YOUR TASKS
(A) Answer these questions on the sqlseed tutorials below, one line each:
(i) What VIP level does the transform script assign to a row whose age is at least 40 but under 60?
(ii) Which option, added to the inspect command, shows the generation strategy chosen for each column?
(iii) Which sqlseed command runs a saved snapshot file again?
(B) For each statement, decide whether the sqlseed tutorials below support it. Answer yes or no, and quote the words that settle it.
(i) The transform script changes only phone numbers that do not already begin with "+1".
(ii) The preview function can take an enrich parameter.
(iii) A snapshot is saved as a JSON file.
(C) Reproduce the part of the sqlseed tutorials that runs from "# Generate and" down to "elapsed=0.52s, speed=19230 rows/s)".

SELECTED TEXT
Tutorial 5: Transform Scripts — Complex Business Logic

For complex business logic that can't be expressed declaratively, write Python transform scripts:

1. Write transform script

# transform_users.py
def transform_row(row, ctx):
    """Called for every generated row."""

    # Calculate VIP level based on age
    age = row.get("age", 0)
    if age >= 60:
        row["vip_level"] = 3
    elif age >= 40:
        row["vip_level"] = 2
    else:
        row["vip_level"] = 1

    # Normalize phone format
    phone = row.get("phone", "")
    if phone and not phone.startswith("+1"):
        row["phone"] = f"+1{phone}"

    return row

2. Use in CLI

sqlseed fill app.db --table users --count 10000 --transform transform_users.py

3. Use in YAML

tables:
  - name: users
    count: 10000
    transform: "./transform_users.py"

Tutorial 6: Preview & Debug

Preview data before generating at scale:

Python API:

rows = sqlseed.preview("app.db", table="users", count=5, seed=42)
# Also supports enrich and transform parameters
rows = sqlseed.preview("app.db", table="users", count=5, seed=42, enrich=True)
for row in rows:
    print(row)
# → {'name': 'John Smith', 'email': 'jsmith@example.com', 'age': 32, ...}
# → {'name': 'Jane Doe', 'email': 'jdoe@test.org', 'age': 28, ...}
# → ...

CLI (Rich table output):

sqlseed preview app.db --table users --count 5

# ┏━━━━━━━━━━━━┳━━━━━━━━━━━━━━━━━━━━━━┳━━━━━┳━━━━━━━━━━━━━━━━━━━━━┓
# ┃ name       ┃ email                ┃ age ┃ created_at          ┃
# ┡━━━━━━━━━━━━╇━━━━━━━━━━━━━━━━━━━━━━╇━━━━━╇━━━━━━━━━━━━━━━━━━━━━┩
# │ John Smith │ jsmith@example.com   │ 32  │ 2024-03-15 08:23:11 │
# │ ...        │ ...                  │ ... │ ...                 │
# └────────────┴──────────────────────┴─────┴─────────────────────┘

View column mapping strategy:

sqlseed inspect app.db --table users --show-mapping

# See what generation strategy sqlseed chose for each column
# ┏━━━━━━━━━━━━┳━━━━━━━━━┳━━━━━━━━━━┳━━━━━━━━━━━━━━┳━━━━━━━━━━━━━━┓
# ┃ Column     ┃ Type    ┃ Nullable ┃ Generator    ┃ Params       ┃
# ┡━━━━━━━━━━━━╇━━━━━━━━━╇━━━━━━━━━━╇━━━━━━━━━━━━━━╇━━━━━━━━━━━━━━┩
# │ id         │ INTEGER │ ✗        │ skip         │ {}           │
# │ name       │ TEXT    │ ✗        │ name         │ {}           │
# │ email      │ TEXT    │ ✓        │ email        │ {}           │
# │ age        │ INTEGER │ ✓        │ integer      │ {min: 18...} │
# │ ...        │ ...     │ ...      │ ...          │ ...          │
# └────────────┴─────────┴──────────┴──────────────┴──────────────┘

Tutorial 7: Snapshots & Replay

Save a successful generation config for exact replay later:

# Generate and save snapshot
sqlseed fill app.db --table users --count 10000 --seed 42 --snapshot
# → Snapshot saved: <cache_dir>/snapshots/YYYY-MM-DD_HHMMSS_users.yaml

# Replay anytime
sqlseed replay <cache_dir>/snapshots/YYYY-MM-DD_HHMMSS_users.yaml
# → GenerationResult(table=users, count=10000, elapsed=0.52s, speed=19230 rows/s)

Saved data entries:
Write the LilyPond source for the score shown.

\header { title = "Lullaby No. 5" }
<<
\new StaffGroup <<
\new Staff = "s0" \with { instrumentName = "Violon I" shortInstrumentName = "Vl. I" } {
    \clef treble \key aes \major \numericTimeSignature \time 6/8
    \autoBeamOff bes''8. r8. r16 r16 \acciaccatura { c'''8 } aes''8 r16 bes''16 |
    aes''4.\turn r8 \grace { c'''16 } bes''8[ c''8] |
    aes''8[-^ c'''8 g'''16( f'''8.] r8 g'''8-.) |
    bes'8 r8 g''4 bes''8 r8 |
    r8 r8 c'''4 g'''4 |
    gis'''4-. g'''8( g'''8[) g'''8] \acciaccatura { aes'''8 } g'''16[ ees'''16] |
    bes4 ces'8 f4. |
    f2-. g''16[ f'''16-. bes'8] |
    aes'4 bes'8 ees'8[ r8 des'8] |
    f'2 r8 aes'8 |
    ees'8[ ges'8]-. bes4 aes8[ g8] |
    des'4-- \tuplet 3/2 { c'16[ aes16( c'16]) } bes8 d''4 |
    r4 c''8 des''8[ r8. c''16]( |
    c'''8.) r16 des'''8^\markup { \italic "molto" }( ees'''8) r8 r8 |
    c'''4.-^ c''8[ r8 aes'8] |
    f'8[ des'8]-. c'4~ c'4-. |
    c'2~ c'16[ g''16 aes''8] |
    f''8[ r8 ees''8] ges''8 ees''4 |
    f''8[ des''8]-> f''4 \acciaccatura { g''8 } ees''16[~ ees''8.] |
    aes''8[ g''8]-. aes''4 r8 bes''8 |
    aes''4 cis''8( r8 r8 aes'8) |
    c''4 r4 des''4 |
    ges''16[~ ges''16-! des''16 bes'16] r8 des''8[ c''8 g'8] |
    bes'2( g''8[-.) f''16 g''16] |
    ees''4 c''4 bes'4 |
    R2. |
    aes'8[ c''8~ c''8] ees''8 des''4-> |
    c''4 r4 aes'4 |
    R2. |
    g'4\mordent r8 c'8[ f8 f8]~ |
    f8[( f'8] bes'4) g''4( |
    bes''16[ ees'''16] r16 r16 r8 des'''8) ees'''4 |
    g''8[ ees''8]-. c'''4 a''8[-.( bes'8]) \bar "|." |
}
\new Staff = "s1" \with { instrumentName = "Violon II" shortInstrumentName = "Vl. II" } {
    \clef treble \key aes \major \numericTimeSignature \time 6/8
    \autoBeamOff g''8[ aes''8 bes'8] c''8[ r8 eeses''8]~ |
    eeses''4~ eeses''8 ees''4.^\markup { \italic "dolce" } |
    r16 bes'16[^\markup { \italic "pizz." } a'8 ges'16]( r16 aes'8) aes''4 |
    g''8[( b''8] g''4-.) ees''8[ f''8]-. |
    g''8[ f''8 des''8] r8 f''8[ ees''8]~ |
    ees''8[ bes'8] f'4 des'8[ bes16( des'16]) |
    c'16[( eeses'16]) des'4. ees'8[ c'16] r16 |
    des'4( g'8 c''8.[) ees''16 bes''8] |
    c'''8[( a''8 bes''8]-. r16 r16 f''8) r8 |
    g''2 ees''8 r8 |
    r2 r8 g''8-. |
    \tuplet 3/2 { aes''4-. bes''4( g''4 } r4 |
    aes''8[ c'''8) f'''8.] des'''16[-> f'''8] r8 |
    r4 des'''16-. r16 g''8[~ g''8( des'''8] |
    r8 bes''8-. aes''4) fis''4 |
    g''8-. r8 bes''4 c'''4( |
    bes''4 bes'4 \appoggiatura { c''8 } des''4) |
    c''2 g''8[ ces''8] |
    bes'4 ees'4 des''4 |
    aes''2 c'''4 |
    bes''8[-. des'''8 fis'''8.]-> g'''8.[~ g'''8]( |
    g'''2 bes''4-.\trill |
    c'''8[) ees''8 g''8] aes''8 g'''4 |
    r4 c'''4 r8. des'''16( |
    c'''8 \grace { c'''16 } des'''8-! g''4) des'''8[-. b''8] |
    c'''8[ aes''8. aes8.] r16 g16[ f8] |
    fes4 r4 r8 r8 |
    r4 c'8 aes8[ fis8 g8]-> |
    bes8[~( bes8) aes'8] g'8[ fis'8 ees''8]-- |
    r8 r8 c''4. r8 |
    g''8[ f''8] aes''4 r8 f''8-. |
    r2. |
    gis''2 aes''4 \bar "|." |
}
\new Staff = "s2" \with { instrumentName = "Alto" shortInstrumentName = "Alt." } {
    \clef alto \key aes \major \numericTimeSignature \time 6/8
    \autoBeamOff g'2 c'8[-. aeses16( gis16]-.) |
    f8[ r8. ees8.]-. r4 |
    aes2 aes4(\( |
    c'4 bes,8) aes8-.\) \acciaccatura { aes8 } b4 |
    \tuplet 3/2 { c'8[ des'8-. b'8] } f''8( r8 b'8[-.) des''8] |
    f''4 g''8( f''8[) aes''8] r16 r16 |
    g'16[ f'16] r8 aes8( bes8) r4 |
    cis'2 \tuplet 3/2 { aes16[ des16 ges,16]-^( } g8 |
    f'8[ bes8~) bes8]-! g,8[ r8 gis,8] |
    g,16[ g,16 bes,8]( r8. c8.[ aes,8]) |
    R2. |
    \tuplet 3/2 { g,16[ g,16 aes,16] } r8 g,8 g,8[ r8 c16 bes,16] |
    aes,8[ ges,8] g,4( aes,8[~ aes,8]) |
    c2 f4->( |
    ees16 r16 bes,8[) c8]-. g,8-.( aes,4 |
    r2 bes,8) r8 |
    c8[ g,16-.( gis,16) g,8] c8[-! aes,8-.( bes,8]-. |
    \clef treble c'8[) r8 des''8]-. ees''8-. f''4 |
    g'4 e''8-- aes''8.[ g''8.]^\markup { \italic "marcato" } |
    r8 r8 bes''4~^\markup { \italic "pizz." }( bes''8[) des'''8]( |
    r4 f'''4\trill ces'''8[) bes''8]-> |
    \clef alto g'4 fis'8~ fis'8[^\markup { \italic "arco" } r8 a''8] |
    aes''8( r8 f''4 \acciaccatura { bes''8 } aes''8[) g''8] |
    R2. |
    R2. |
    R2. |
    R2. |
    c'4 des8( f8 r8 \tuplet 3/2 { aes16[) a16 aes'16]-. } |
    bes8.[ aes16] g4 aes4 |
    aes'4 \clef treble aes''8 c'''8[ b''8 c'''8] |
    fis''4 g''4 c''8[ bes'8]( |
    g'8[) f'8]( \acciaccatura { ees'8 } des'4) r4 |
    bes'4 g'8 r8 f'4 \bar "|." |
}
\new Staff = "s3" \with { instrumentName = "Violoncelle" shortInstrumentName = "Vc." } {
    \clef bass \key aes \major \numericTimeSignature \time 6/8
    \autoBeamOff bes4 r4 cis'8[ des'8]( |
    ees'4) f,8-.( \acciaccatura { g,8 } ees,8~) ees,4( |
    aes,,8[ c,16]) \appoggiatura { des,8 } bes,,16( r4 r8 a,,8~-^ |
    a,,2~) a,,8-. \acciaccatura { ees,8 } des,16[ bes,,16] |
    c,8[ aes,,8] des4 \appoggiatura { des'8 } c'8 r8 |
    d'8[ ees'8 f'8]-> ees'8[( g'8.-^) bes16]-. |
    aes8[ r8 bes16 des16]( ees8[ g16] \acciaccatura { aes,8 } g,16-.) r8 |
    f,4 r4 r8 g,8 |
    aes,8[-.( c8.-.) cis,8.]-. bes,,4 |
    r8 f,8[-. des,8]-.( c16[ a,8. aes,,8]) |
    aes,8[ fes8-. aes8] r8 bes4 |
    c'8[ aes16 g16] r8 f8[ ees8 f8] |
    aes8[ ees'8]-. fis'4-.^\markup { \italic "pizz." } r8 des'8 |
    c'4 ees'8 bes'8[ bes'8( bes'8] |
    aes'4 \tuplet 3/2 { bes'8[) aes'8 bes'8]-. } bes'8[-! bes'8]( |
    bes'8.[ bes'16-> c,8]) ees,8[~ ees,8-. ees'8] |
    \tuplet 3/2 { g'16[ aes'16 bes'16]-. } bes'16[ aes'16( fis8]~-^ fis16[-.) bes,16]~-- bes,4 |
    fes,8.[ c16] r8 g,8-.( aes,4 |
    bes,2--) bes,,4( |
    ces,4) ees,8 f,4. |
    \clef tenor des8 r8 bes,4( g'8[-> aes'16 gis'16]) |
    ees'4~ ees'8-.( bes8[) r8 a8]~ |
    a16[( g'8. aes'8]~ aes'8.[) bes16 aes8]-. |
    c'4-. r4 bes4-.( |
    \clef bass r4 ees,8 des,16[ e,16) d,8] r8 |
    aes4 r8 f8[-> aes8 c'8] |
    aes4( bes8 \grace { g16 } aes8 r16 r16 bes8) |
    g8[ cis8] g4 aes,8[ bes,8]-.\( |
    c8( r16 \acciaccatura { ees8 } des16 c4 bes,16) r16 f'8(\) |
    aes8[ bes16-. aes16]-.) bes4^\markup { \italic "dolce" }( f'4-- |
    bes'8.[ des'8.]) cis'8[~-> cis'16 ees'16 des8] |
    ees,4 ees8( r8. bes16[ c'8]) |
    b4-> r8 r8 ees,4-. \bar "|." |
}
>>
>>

ANSWERS GIVEN
(A)
(i) 2
(ii) --show-mapping
(iii) sqlseed replay

(B)
(i) Yes: "if phone and not phone.startswith("+1"):"
(ii) Yes: "# Also supports enrich and transform parameters"
(iii) No: "Snapshot saved: <cache_dir>/snapshots/YYYY-MM-DD_HHMMSS_users.yaml"

(C)
# Generate and save snapshot
sqlseed fill app.db --table users --count 10000 --seed 42 --snapshot
# → Snapshot saved: <cache_dir>/snapshots/YYYY-MM-DD_HHMMSS_users.yaml

# Replay anytime
sqlseed replay <cache_dir>/snapshots/YYYY-MM-DD_HHMMSS_users.yaml
# → GenerationResult(table=users, count=10000, elapsed=0.52s, speed=19230 rows/s)